### Compito da svolgere
Riscrivi le righe che vanno dalla riga con "Document page, 1500x844 pixels." fino alla riga con "picture [70, 47, 872, 144]", inclusa, sostituendo "type" con "category" e lasciando tutto il resto invariato.

### Record da elaborare
——
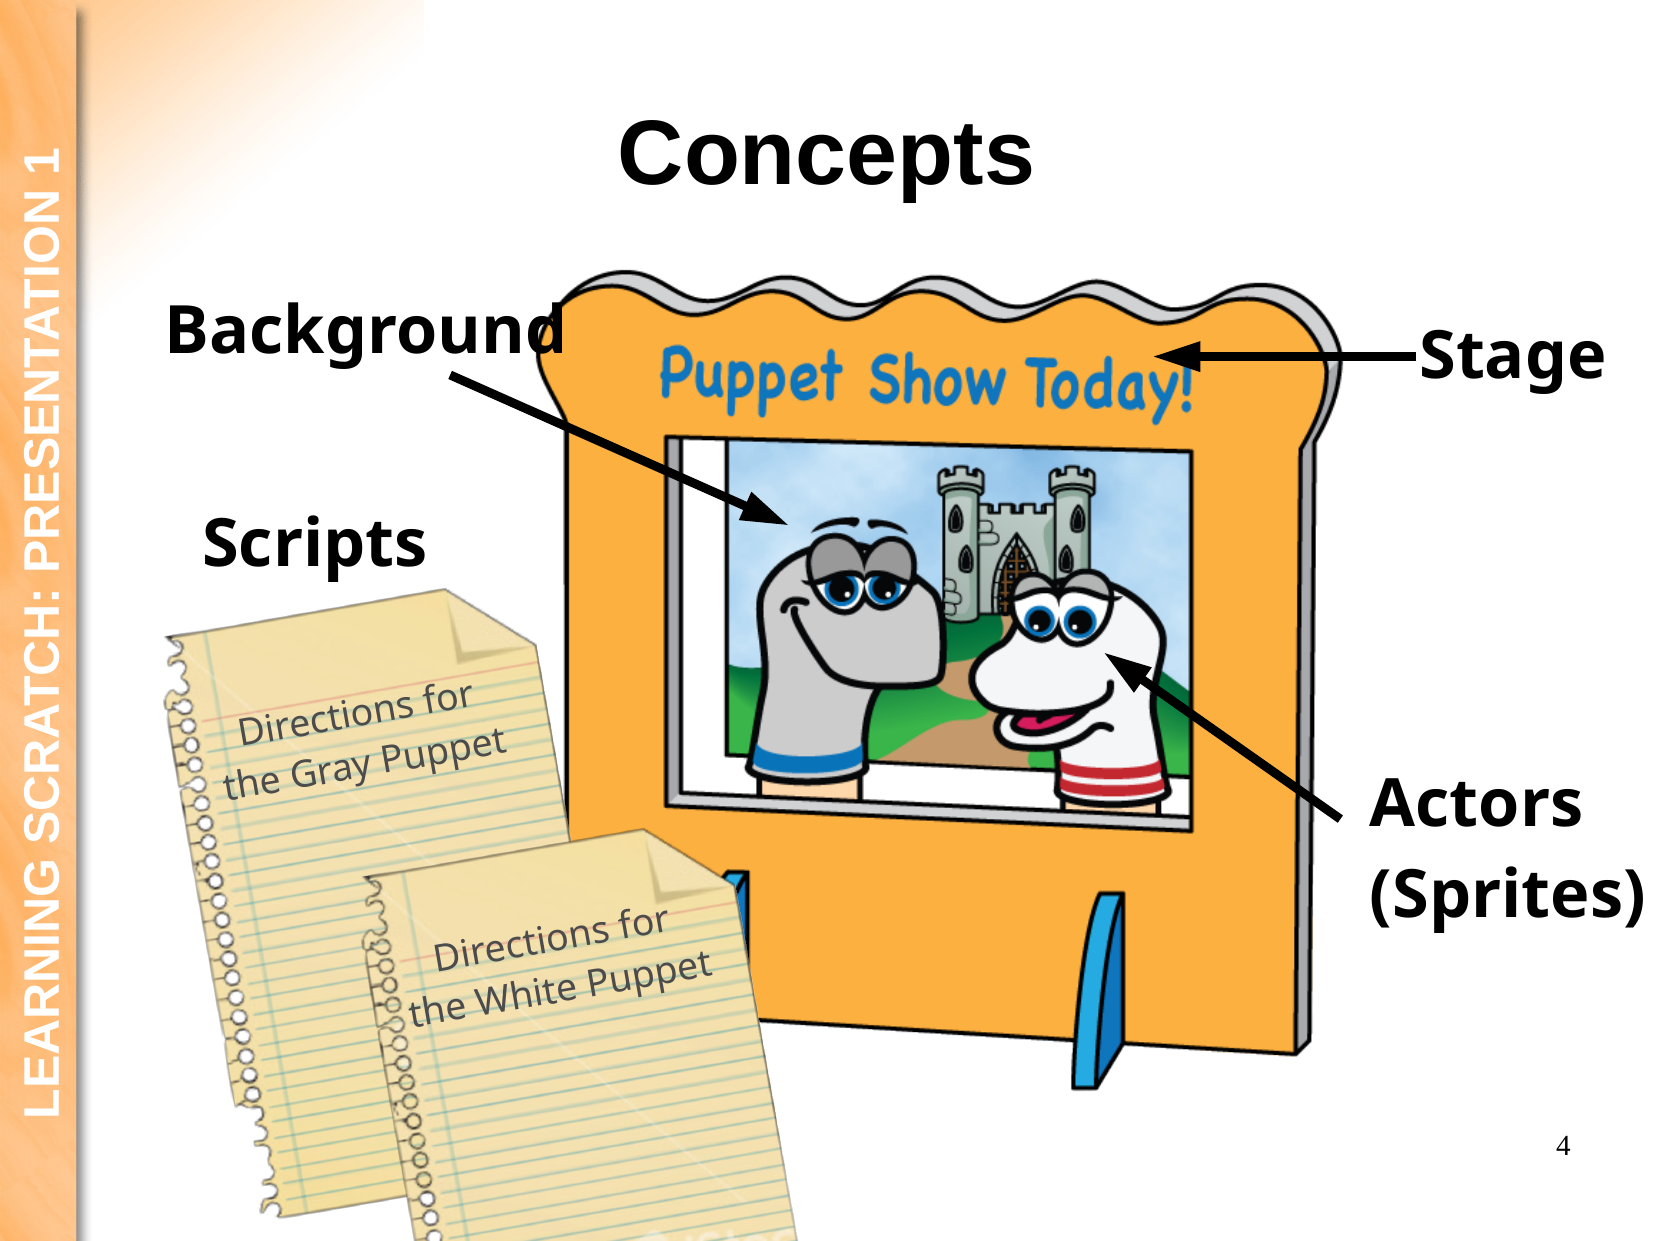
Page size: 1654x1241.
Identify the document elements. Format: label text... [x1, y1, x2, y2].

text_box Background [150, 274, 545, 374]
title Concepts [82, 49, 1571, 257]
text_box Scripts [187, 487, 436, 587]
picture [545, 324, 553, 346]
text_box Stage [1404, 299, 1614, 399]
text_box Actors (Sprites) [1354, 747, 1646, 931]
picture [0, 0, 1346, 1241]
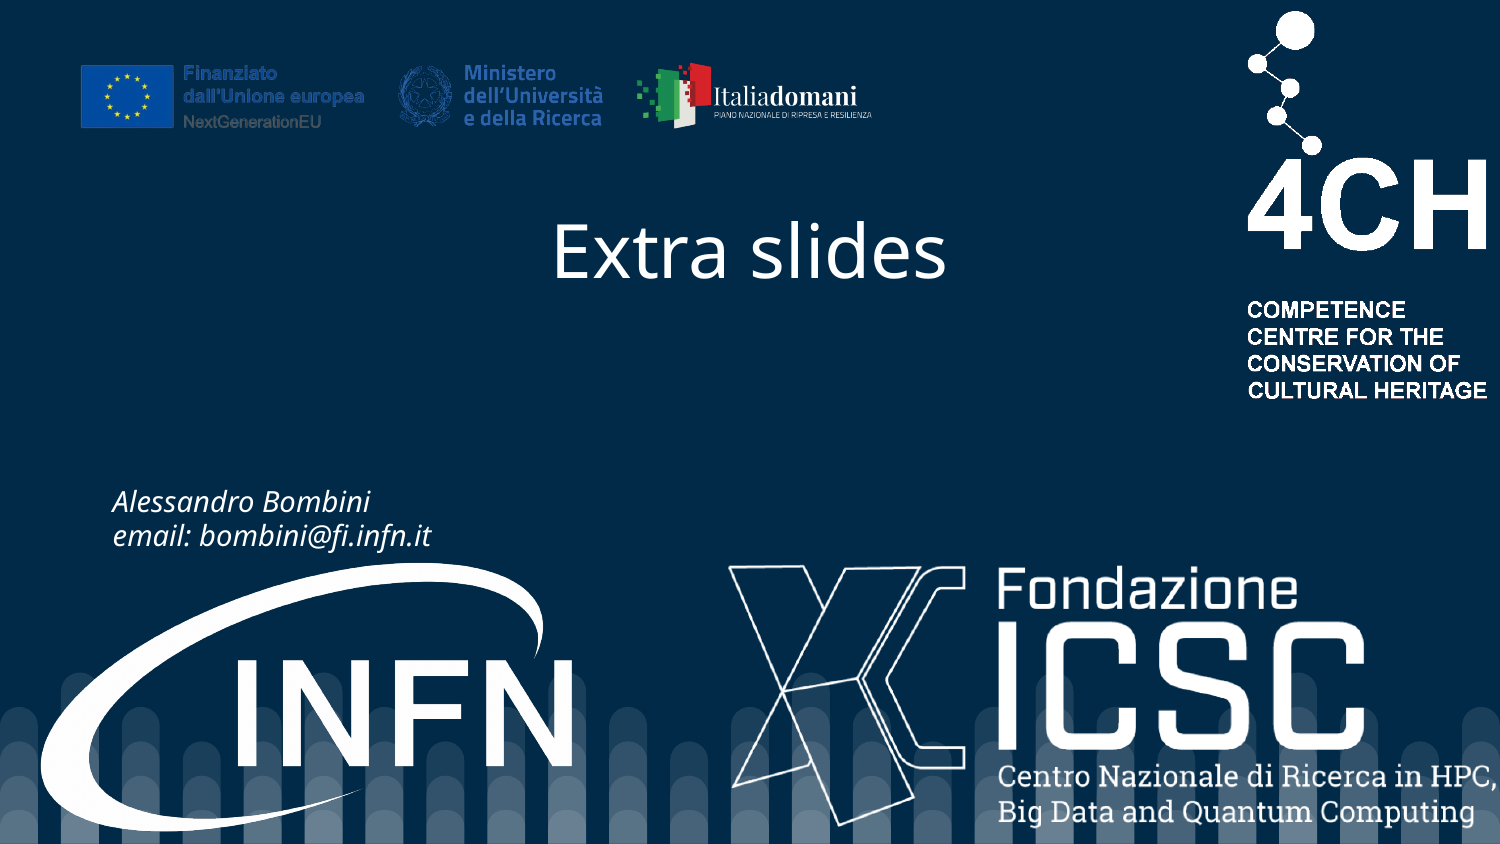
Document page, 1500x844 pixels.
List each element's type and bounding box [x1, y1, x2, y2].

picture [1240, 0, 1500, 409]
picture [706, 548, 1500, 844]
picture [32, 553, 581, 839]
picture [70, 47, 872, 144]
——
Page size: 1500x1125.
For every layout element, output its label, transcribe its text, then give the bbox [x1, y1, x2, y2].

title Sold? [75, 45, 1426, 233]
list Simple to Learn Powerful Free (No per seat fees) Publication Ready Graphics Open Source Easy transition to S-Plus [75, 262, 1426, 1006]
——
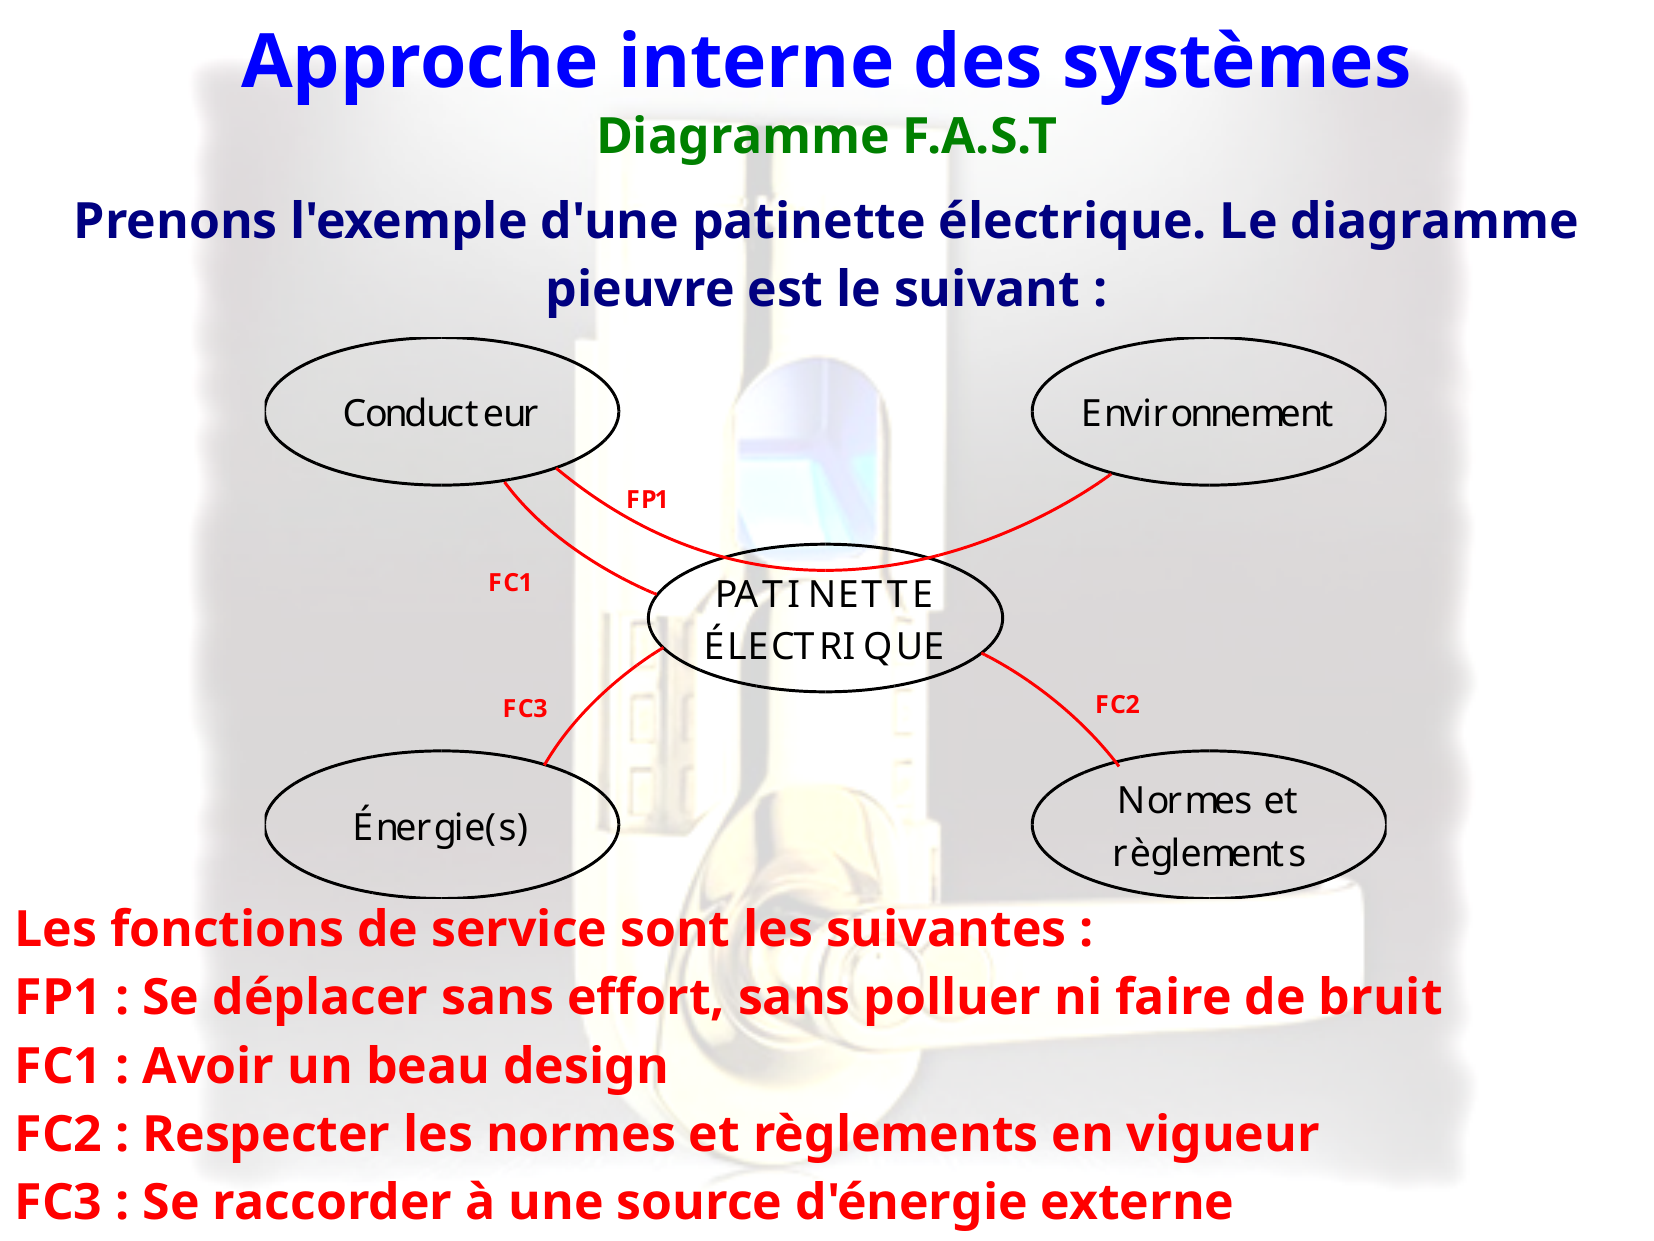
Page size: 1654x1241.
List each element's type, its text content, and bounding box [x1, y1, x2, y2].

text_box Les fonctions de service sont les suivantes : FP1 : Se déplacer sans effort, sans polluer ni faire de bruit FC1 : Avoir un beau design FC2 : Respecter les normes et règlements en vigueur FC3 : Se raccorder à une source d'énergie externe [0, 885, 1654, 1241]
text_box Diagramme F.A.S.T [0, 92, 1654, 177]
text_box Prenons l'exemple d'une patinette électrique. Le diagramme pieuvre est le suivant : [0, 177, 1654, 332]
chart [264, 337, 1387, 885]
——
### Soluzione esercizio
Document page, 1500x844 pixels.
List each element's category and bounding box [x1, y1, x2, y2].

picture [1240, 0, 1500, 409]
picture [706, 548, 1500, 844]
picture [32, 553, 581, 839]
picture [70, 47, 872, 144]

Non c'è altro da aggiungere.